No meio deste processo foi possível iniciar também com a Quebrar o Silêncio o acompanhamento psicológico individual. Neste momento aquele exercício de introspecção semanal ganhou um novo fôlego, obrigando-me a processar, estruturar e verbalizar as coisas que me passavam pela cabeça, como os medos, as dúvidas, as sabotagens, mas também as conquistas.
O acompanhamento psicológico individual foi um confronto muito directo comigo mesmo, e que me obrigou a trabalhar para construir a pessoa mais assertiva que sou hoje.
Um pouco como o nosso corpo, temos uma estrutura óssea que nos suporta, mas ela só funciona com os músculos.
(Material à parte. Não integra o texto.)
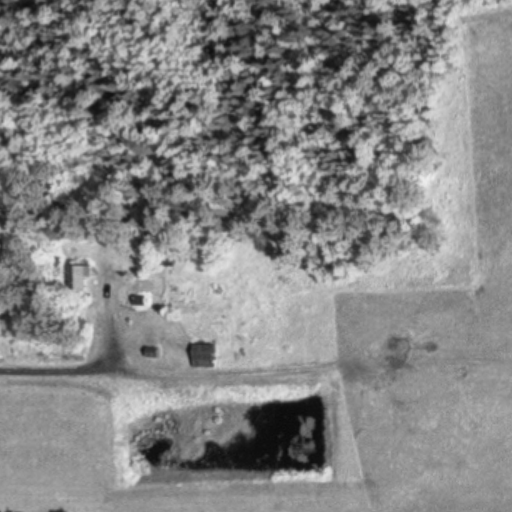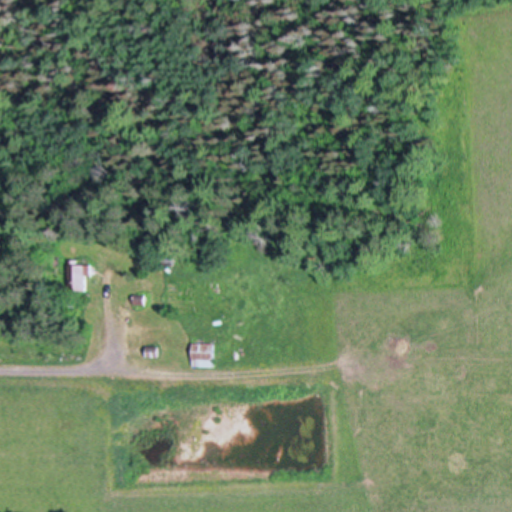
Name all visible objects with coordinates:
building: (172, 256)
building: (84, 275)
building: (82, 279)
building: (143, 296)
building: (142, 304)
building: (155, 348)
building: (206, 351)
building: (204, 356)
road: (72, 370)
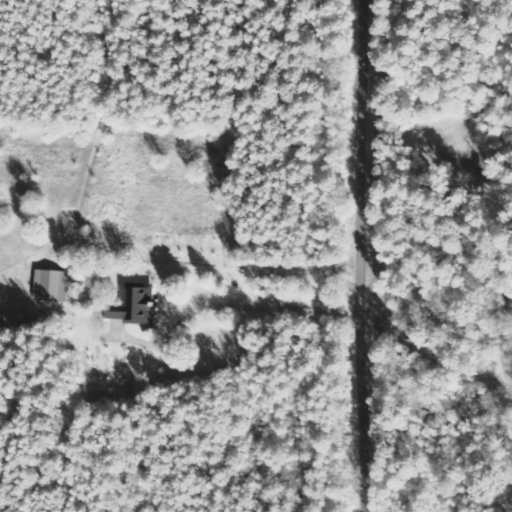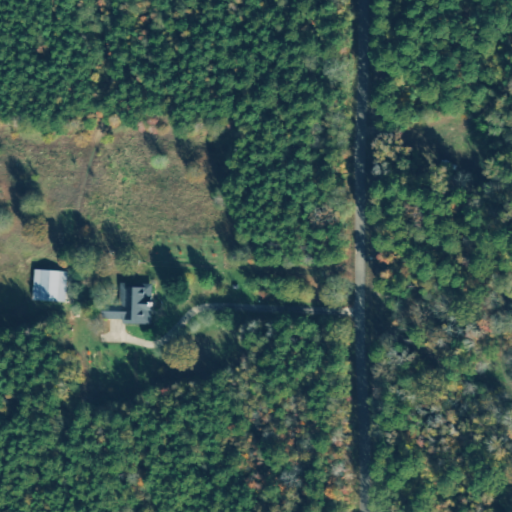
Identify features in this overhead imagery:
road: (359, 256)
building: (53, 285)
building: (137, 306)
road: (230, 306)
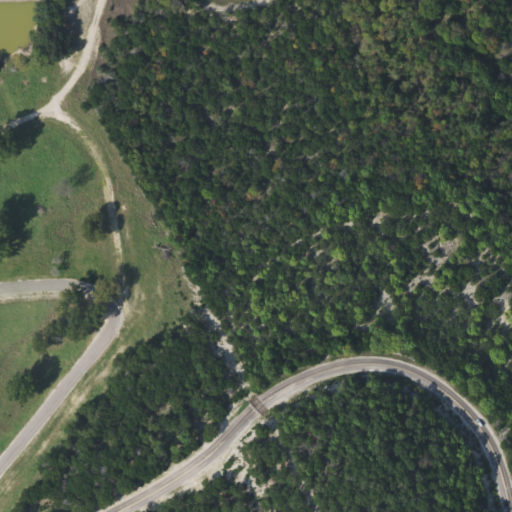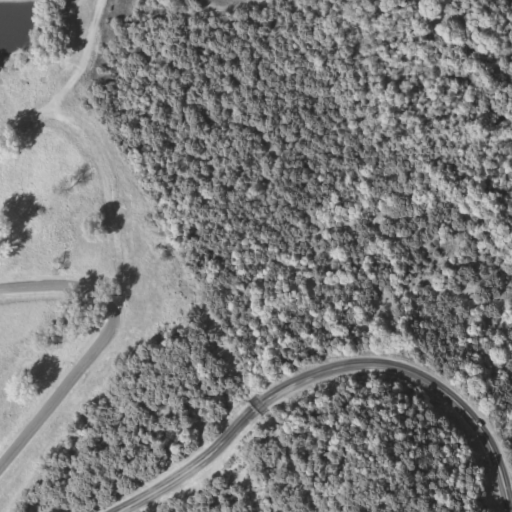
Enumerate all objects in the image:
road: (83, 59)
road: (121, 275)
road: (330, 366)
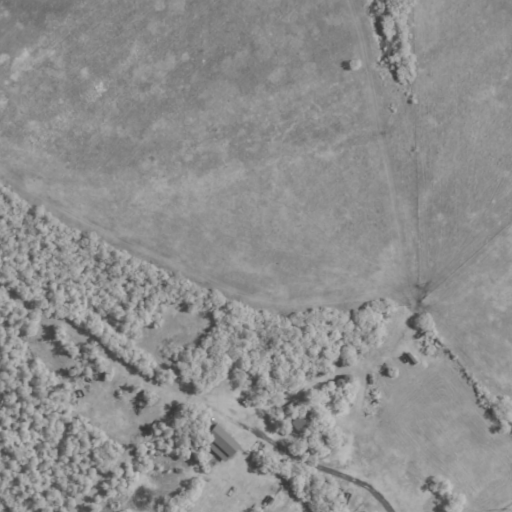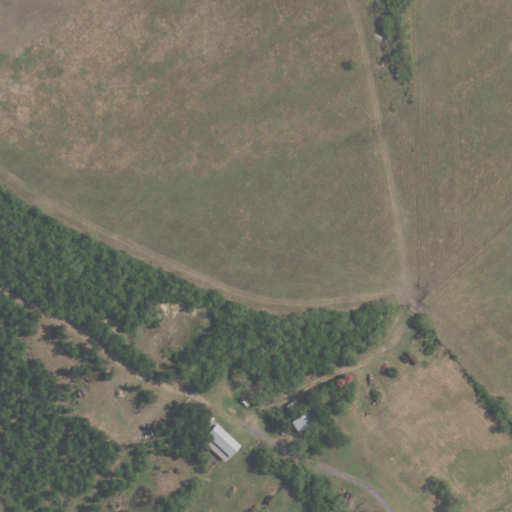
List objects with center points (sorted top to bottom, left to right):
building: (304, 421)
road: (321, 468)
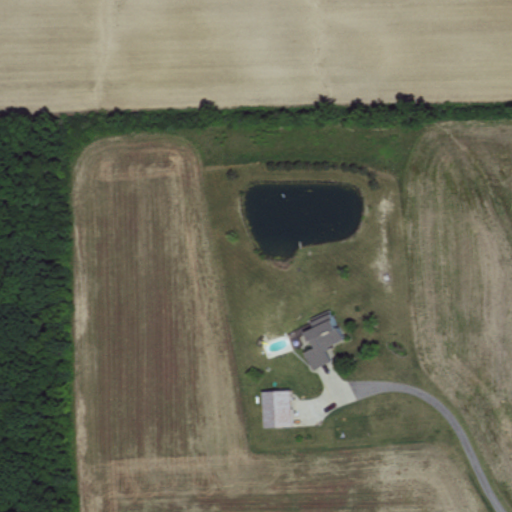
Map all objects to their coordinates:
building: (319, 339)
road: (435, 400)
building: (277, 406)
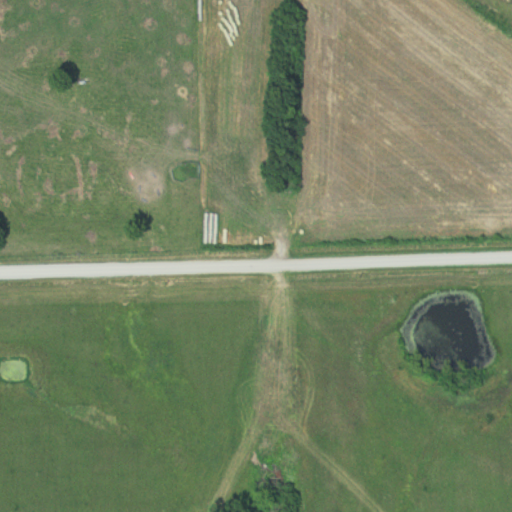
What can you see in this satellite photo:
crop: (401, 126)
road: (256, 266)
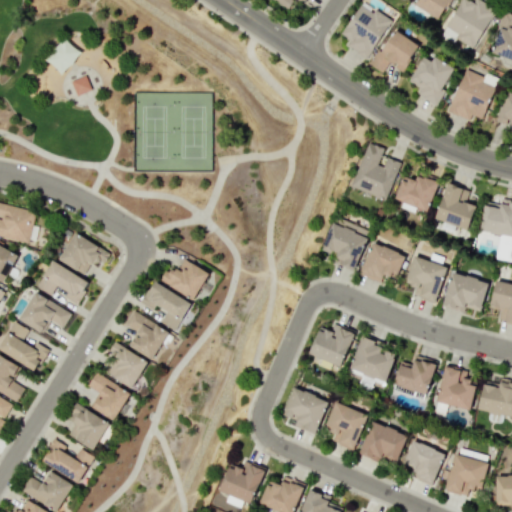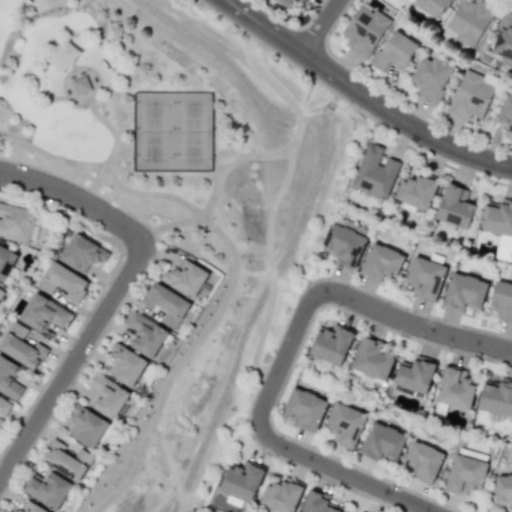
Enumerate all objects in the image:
building: (290, 4)
building: (290, 4)
building: (432, 6)
building: (433, 6)
building: (467, 21)
building: (468, 22)
road: (326, 27)
building: (364, 29)
building: (364, 30)
building: (503, 38)
building: (503, 38)
building: (394, 51)
building: (394, 52)
building: (62, 55)
building: (62, 55)
building: (430, 78)
building: (430, 78)
building: (80, 85)
building: (80, 85)
road: (364, 93)
building: (470, 96)
building: (470, 96)
building: (505, 108)
building: (506, 109)
park: (172, 131)
road: (87, 164)
road: (119, 166)
building: (373, 171)
building: (374, 172)
road: (94, 185)
building: (417, 190)
building: (417, 190)
park: (184, 197)
road: (184, 203)
building: (454, 206)
building: (455, 207)
road: (302, 218)
building: (497, 220)
building: (498, 220)
building: (15, 222)
building: (15, 222)
road: (224, 238)
building: (344, 243)
building: (344, 244)
building: (82, 253)
building: (82, 254)
building: (381, 261)
building: (382, 261)
building: (5, 262)
building: (6, 262)
road: (270, 271)
building: (425, 277)
building: (187, 278)
building: (187, 278)
building: (425, 278)
building: (62, 281)
building: (62, 282)
building: (463, 292)
building: (1, 293)
building: (1, 293)
road: (113, 293)
building: (464, 293)
building: (502, 298)
building: (502, 298)
building: (165, 304)
building: (166, 304)
building: (41, 312)
building: (42, 313)
building: (144, 334)
building: (145, 334)
building: (30, 338)
building: (331, 343)
building: (331, 344)
building: (21, 346)
building: (21, 347)
road: (290, 354)
building: (372, 359)
building: (372, 360)
building: (124, 364)
building: (125, 365)
building: (415, 374)
building: (415, 374)
building: (9, 379)
building: (9, 379)
building: (454, 388)
building: (455, 389)
building: (107, 395)
building: (107, 395)
building: (496, 397)
building: (496, 398)
building: (3, 408)
building: (304, 408)
building: (3, 409)
building: (305, 409)
building: (345, 422)
building: (346, 423)
building: (85, 425)
building: (85, 425)
building: (382, 441)
building: (382, 442)
building: (65, 460)
building: (66, 460)
building: (423, 460)
building: (423, 461)
building: (464, 474)
building: (465, 474)
road: (130, 476)
building: (241, 480)
building: (242, 481)
building: (46, 489)
building: (503, 489)
building: (503, 489)
building: (47, 490)
building: (281, 494)
building: (282, 494)
building: (317, 502)
building: (317, 502)
building: (30, 507)
building: (29, 508)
Sinto que o grupo de ajuda mútua construiu uma estrutura, mas o acompanhamento psicológico individual permitiu trabalhar uma musculatura que me permitisse caminhar, e seguir em frente.
Quero deixar o meu agradecimento à Quebrar o Silêncio, à pessoa que organiza o grupo de ajuda mútua, e que foi o meu primeiro contacto nesta nova jornada, à profissional incrível com quem realizei o acompanhamento psicológico individual, e a todos os homens, corajosos, que me permitiram crescer um pouco mais, mais livre para ser eu próprio.
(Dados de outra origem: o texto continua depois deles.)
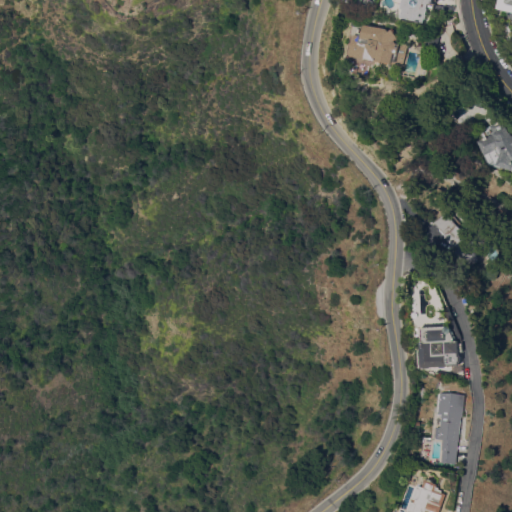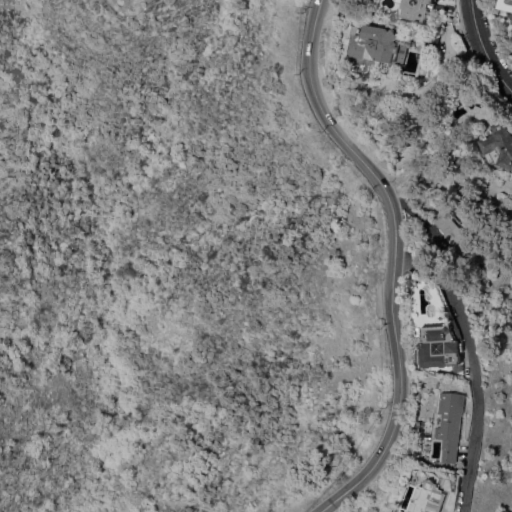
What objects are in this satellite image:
building: (505, 4)
building: (506, 6)
building: (418, 9)
building: (421, 9)
building: (436, 42)
building: (376, 43)
building: (384, 45)
road: (487, 45)
building: (501, 144)
building: (499, 146)
building: (455, 237)
building: (460, 240)
road: (403, 257)
building: (447, 347)
road: (479, 367)
building: (459, 424)
building: (458, 425)
building: (439, 498)
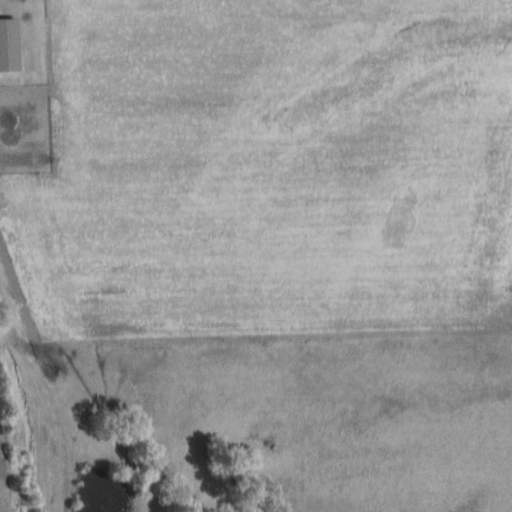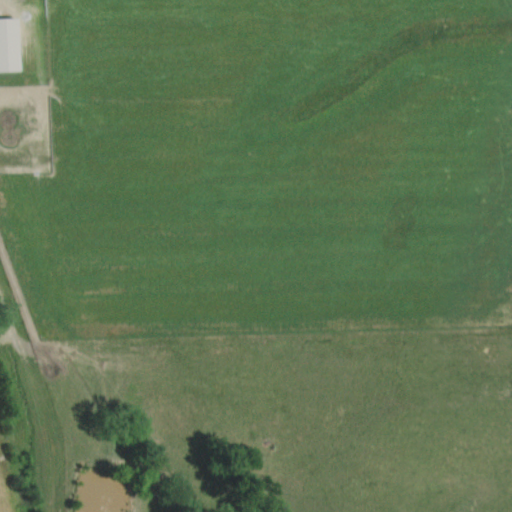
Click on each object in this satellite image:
building: (5, 45)
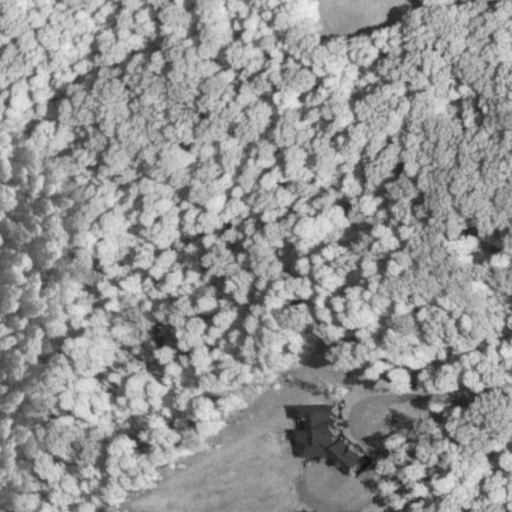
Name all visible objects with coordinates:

O mais incrível deste processo é que foi mergulhando no medo, no desconhecido e na dor de lidar com o abuso, que me libertei do peso que tinha na minha vida, de todas as formas directas e indirectas que todos sabemos tão bem, infelizmente. Ele não desapareceu, mas ao sair da sombra permitiu-me compreender melhor a sua dimensão, e o seu impacto na minha vida. A liberdade é sentir que não sou dominado de forma clara ou imperceptível pelos abusos. E poder agir com esse conhecimento é libertador e capacitador, pois permite viver a vida de forma mais clara, conhecer-me melhor, conhecer melhor os meus limites, respeitar-me mais e exigir mais respeito.
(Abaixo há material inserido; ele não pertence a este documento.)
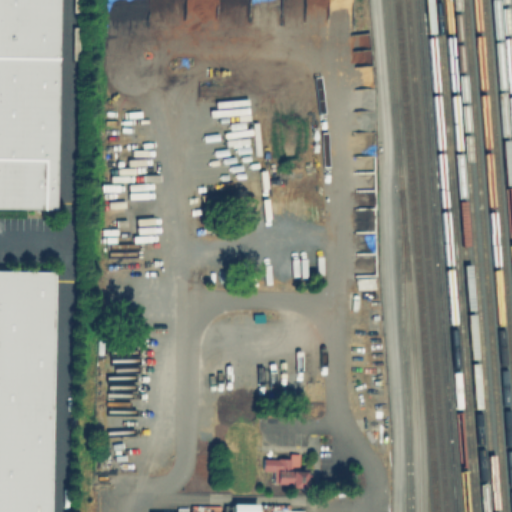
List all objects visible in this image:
railway: (507, 66)
road: (159, 89)
building: (27, 103)
railway: (502, 130)
railway: (497, 188)
road: (34, 244)
railway: (492, 251)
railway: (404, 255)
road: (67, 256)
railway: (416, 256)
railway: (425, 256)
railway: (436, 256)
railway: (444, 256)
railway: (455, 256)
railway: (464, 256)
railway: (474, 256)
railway: (484, 256)
road: (330, 286)
railway: (402, 350)
road: (183, 367)
building: (24, 388)
building: (285, 471)
building: (240, 507)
A Quebrar o silêncio está de parabéns pelo contributo que dá à vida de todos os homens que sofreram alguma situação de abuso, e também todos os homens, que quando encontram o tempo de procurar ajuda (vamos sempre a tempo de procurar ajuda, e a melhor altura para o fazer é quando a pessoa sente que é altura de o fazer) abordam a associação, e com essa coragem deram o primeiro passo para deixar de ser vítimas e virem a ser sobreviventes.